§ DATA FOR THE TASK

• • •

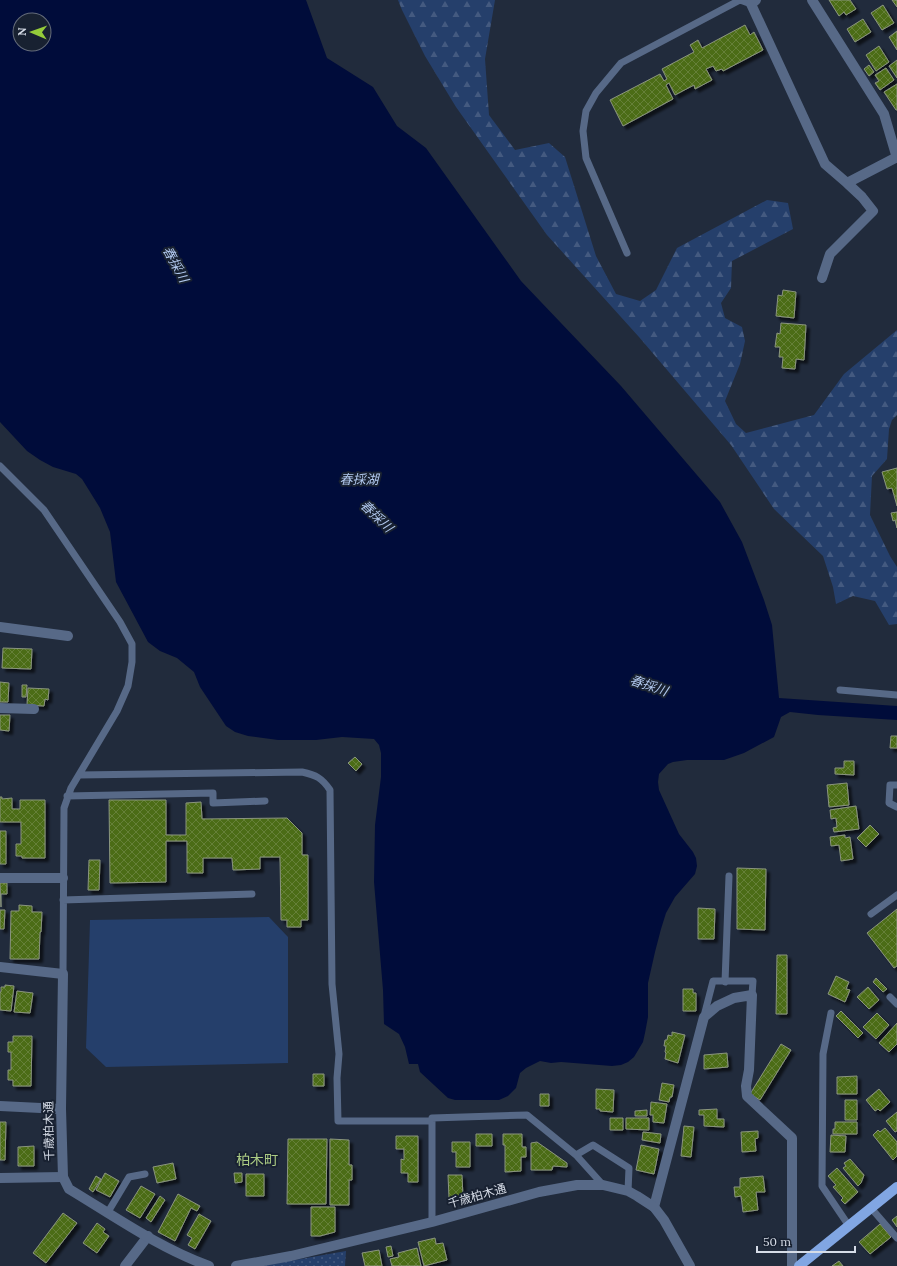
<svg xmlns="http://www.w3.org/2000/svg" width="897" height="1266" viewBox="0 0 897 1266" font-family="Lora,'Noto Sans JP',serif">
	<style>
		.forest { fill: url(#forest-firs) }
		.park { fill: url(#park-dots) }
		.garden { fill: #253f6b }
		.water { fill: #000c3a; fill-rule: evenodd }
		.building { fill: url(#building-cross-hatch); stroke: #8a957f; filter: url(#shadow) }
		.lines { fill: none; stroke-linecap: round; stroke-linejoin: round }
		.service { stroke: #576987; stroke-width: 7 }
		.minor { stroke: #576987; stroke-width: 10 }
		.tertiary { stroke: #576987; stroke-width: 10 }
		.primary { stroke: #81a6e3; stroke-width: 10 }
		.labels { text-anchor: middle; stroke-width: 4; stroke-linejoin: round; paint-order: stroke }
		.street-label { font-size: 12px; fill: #d6dce7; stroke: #182131 }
		.water-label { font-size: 13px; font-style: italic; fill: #b1c8ee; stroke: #182131 }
		.quarter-label { font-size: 14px; fill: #abcb84; stroke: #182131 }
	</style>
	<defs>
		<pattern id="forest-firs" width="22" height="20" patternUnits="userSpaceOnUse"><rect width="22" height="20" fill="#253f6b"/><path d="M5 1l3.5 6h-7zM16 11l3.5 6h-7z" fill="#445a80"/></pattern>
		<pattern id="park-dots" width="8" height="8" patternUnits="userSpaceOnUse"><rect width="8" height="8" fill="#253f6b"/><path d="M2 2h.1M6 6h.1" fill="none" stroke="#445a80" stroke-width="1.8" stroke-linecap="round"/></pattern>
		<pattern id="building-cross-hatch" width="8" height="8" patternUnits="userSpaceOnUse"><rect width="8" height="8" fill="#4c6c15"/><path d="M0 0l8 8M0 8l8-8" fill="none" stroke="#658037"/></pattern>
		<filter id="shadow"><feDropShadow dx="3.5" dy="3.5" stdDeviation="1" flood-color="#0009"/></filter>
	</defs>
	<rect width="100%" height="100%" fill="#212b3c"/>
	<path class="forest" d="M398 0H495L485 59 489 115 515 150 549 143 565 157 596 256 616 294 640 301 656 290 677 248 767 200 788 203 793 229 732 261 731 288 721 303 725 318 742 327 745 341 740 364 725 401 736 424 746 433 814 415 844 374 897 330V415L892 420 889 429 887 459 872 476 870 515 890 556 897 567V624L889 625 875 601 853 596 836 604 833 587 823 556 774 509 731 445 639 337 547 235 456 107 425 56 402 10Z"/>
	<path class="park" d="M346 1251 345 1266H261Z"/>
	<path class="garden" d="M269 917 288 937V1063L106 1067 86 1048 90 920Z"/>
	<path class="water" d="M0 0H306L327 58 373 87 397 126 426 148 521 281 621 386 720 502 742 542 764 600 772 625 779 698 897 706V720L818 715 790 712 781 717 774 737 744 753 724 760H687L673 762 668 764 659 774 658 782 659 790 679 834 693 852 696 858 697 866 695 874 675 897 666 913 661 929 655 952 648 983V1017L645 1033 643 1042 634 1057 628 1062 621 1065 612 1066 561 1062 551 1063 540 1061 526 1068 520 1073 516 1088 508 1096 499 1100H455L448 1098 420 1072 418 1064H409L405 1047 399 1034 384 1024 383 990 374 882 375 825 381 777V753L379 745 374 739 342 737 316 740H278L248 736 235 732 226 726 200 687 194 672 177 658 160 651 148 642 116 582 110 532 100 508 82 479 76 474 53 467 40 460 27 451 0 422ZM20 20H44V44H20Z"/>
	<path class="building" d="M829 0H850L856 9 846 15 844 12 839 16Z
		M892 0H897V7Z
		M883 5 894 23 882 30 871 13Z
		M863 19 871 32 855 42 847 29Z
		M745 25 750 35 754 32 763 50 723 71 722 69 716 71 713 66 706 69 712 80 695 89 694 85 675 95 669 83 666 85 673 99 623 126 610 100 660 74 664 81 667 79 662 69 694 52 690 45 698 40 702 48Z
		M897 31V50L889 37Z
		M879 46 889 62 876 71 866 55Z
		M897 60V78L889 66Z
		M869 65 874 72 869 76 864 69Z
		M886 68 894 80 880 90 875 83 879 81 875 75Z
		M897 84V110H896L884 92Z
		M783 290 796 292 794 318 776 316 778 295 782 296Z
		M781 323 806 325 804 360 796 359 795 369 782 368 783 357H779L780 347H775L777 333 780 334Z
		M897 468V506L892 488 887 489 882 472Z
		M897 512V528L895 520 893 521 891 513Z
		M3 648 32 649 31 669 2 668Z
		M0 682 9 683 8 702H0Z
		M22 685H27L26 697H22Z
		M28 688 49 689 48 700 45 699 44 706 27 705Z
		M0 715H10L9 731 0 730Z
		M891 736H897V748H890Z
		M355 757 362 764 356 771 348 763Z
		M844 761H854V775L835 774V768H844Z
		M847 783 849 805 829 807 827 785Z
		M0 797H2V799L12 798V809H20V800H45V858H22V856H16V844H21V822H0Z
		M109 800H166V835H186V803L201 802 202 819 287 818 302 833V855H308V920H301V927H287V920H281L280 857H260V869L233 870 232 858H203V873H187V841H166V882L110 883Z
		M856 806 859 829 834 832 833 828 837 827 836 818 831 819 830 810Z
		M870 825 879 834 866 847 857 838Z
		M0 831H6V864H0Z
		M845 835V838L850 837 853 859 841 861 839 845 831 846 830 837Z
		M89 860H100L99 890H88Z
		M737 868 766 869 765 930 737 929Z
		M0 883H7V894H1V907Z
		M19 905 32 906V912H42L41 932H40L39 959H10L11 911H19Z
		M698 908 715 909 714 939H698Z
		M897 909V966L894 968 867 933Z
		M0 910H5L4 929H0Z
		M777 955H787V1014H776Z
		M836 976 849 982 846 989 850 990 845 1002 828 994Z
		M876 978 887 989 883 992 873 982Z
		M5 985 14 986 11 1011 0 1010V992H1V987H5Z
		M868 987 879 1000 869 1009 857 997Z
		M683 989H693V993H696V1011H683Z
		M17 991 33 993 30 1013 14 1012Z
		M841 1011 863 1033 858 1038 836 1016Z
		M877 1013 889 1025 876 1039 863 1027Z
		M897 1023V1044L889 1052 879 1043Z
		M672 1032 685 1035 678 1063 665 1059 666 1053 665 1052 666 1046H664L665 1040H667L668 1035 672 1036Z
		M13 1036H32L31 1086H13V1080H8V1070H11V1052H8V1042H13Z
		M781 1044 791 1050 760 1100 750 1094Z
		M727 1053 728 1067 704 1069V1055Z
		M313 1074H324V1086H313Z
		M857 1076V1094H837V1077Z
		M662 1083 674 1085 672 1097H670L669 1102 659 1100Z
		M596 1089 614 1090 613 1112 600 1111V1109H596Z
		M879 1089 890 1102 880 1111 878 1109 875 1111 866 1100Z
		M540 1094H549V1106H540Z
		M845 1100H857V1120H845Z
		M651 1102 667 1104 664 1123 653 1122V1115H650Z
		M717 1109V1119H724V1127L704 1126V1115H699V1110Z
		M647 1110V1116H635V1111Z
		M897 1112V1131L895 1132 886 1121Z
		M610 1118H623V1130H610Z
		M626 1118H649V1130L626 1129Z
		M0 1122H6L5 1160H0Z
		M835 1122H857V1134H833V1129H835Z
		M684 1126 694 1127 691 1157 681 1156Z
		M885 1128 897 1142V1156L893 1160 873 1135 878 1130 880 1132Z
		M758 1131V1138L755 1139 756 1151 742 1152 741 1132Z
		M643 1132 661 1134 660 1143 642 1140Z
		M476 1134H492V1146H476Z
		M503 1134H522V1147H526V1157H521V1171L505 1172V1145H503Z
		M831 1135 846 1136 845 1152H830Z
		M396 1136H418V1182H408V1173H401V1159L404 1160V1149H396Z
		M288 1139H327L326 1204H287Z
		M330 1139 349 1140V1165H352V1180H349V1205H330Z
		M452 1142H470V1167H456V1152H452Z
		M537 1142 567 1163V1167L553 1166 552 1170H531V1143Z
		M641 1145 659 1149 654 1174 636 1170Z
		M34 1146V1166H18V1147Z
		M850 1159 864 1175 861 1183 858 1186 843 1168 846 1166 844 1163Z
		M173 1163 176 1179 157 1183 153 1167Z
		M837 1168 858 1192 845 1204 841 1200 843 1198 833 1187 836 1185 828 1176Z
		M105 1173 119 1181 110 1197 96 1190Z
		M234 1173H242V1182L235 1183Z
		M246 1174H264V1196H246Z
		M448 1175H462L463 1198H449Z
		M96 1176 101 1179 93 1192 89 1189Z
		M763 1176 765 1192H756L758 1210 743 1212 741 1196 735 1197 734 1187H740V1178Z
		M141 1186 155 1194 140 1218 126 1210Z
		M178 1194 200 1206 197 1211 191 1208 175 1241 158 1232Z
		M160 1196 165 1200 151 1222 146 1218Z
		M311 1207H335V1232L320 1236H311Z
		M63 1213 77 1223 46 1263 33 1253Z
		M199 1214 211 1221 195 1249 188 1245 192 1238 187 1235Z
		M897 1216V1227L892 1220Z
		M97 1223 105 1229 103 1232 109 1236 97 1253 83 1243Z
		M880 1224 891 1237 870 1254 859 1242Z
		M435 1238 436 1244 443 1243 447 1260 424 1266 418 1242Z
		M391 1246 393 1256 388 1257 386 1247Z
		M417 1248 421 1266H392L390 1259 399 1257 398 1253Z
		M379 1250 382 1266H365L362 1253Z
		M839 1261 843 1266H832Z"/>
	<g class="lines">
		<path class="service" d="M627 253 586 158 583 131 586 111 596 93 621 63 740 0 751 4
			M0 466 44 510 120 622 132 644V662L128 686 117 711 71 788 64 808 63 974
			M840 690 897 695
			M79 775 302 772C316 775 322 778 330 790L332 984 339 1054 337 1078 338 1121H432
			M897 785H890L889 803 897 807
			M67 796 213 793V803L265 801
			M63 900 252 894
			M871 914 897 895
			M725 982 729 876
			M890 997 897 1004
			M831 1013 823 1054 822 1186 849 1226
			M704 1016 713 981H753L752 995
			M576 1155 593 1145 629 1168 628 1191
			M871 1208 897 1238
			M108 1212 129 1177 145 1174
			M432 1222V1118L527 1115 576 1155 603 1185"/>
		<path class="minor" d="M756 0 751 4 825 164 847 183 897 157
			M812 0 884 114 897 158
			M822 278 830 254 873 211 862 197 847 183
			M0 627 68 636
			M0 708 34 709
			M0 878H63
			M0 1106 61 1109
			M0 1178 63 1177
			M654 1207 704 1017 717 1006 734 998 752 995 749 1070 746 1086 747 1096 792 1138V1266
			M125 1266 148 1236"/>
		<path class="tertiary" d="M0 967 63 974 61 1109 63 1177 69 1189C114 1216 159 1248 209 1266
			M236 1266 291 1256 432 1222 539 1192 577 1185H603L628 1191 637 1196 654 1207 664 1220 690 1266"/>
		<path class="primary" d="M799 1266 897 1187"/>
	</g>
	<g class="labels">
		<g class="street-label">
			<text transform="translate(49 1131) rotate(-91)" y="4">千歳柏木通</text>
			<text transform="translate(477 1196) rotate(-16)" y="4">千歳柏木通</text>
		</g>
		<g class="water-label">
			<text transform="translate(176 264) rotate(62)" y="5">春採川</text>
			<text x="359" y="484">春採湖</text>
			<text transform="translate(377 516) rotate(44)" y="5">春採川</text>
			<text transform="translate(649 685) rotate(19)" y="5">春採川</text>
		</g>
		<g class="quarter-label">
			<text x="257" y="1165">柏木町</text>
		</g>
	</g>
	<g transform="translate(32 32) rotate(272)"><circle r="19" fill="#182131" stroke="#646c7a"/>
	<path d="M0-3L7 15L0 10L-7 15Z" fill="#95cc3a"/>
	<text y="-6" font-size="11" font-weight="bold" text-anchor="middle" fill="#d6dce7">N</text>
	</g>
	<path d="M757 1246v6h98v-6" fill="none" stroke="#d6dce7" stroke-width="2"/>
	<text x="763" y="1246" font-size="12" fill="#d6dce7" stroke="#182131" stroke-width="3" paint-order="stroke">50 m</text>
</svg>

• • •

§ TASK DESCRIPTION
Check each line of the records for the string "lines" and copy those that have it.

§ EXERCISE SOLUTION
		.lines { fill: none; stroke-linecap: round; stroke-linejoin: round }
	<g class="lines">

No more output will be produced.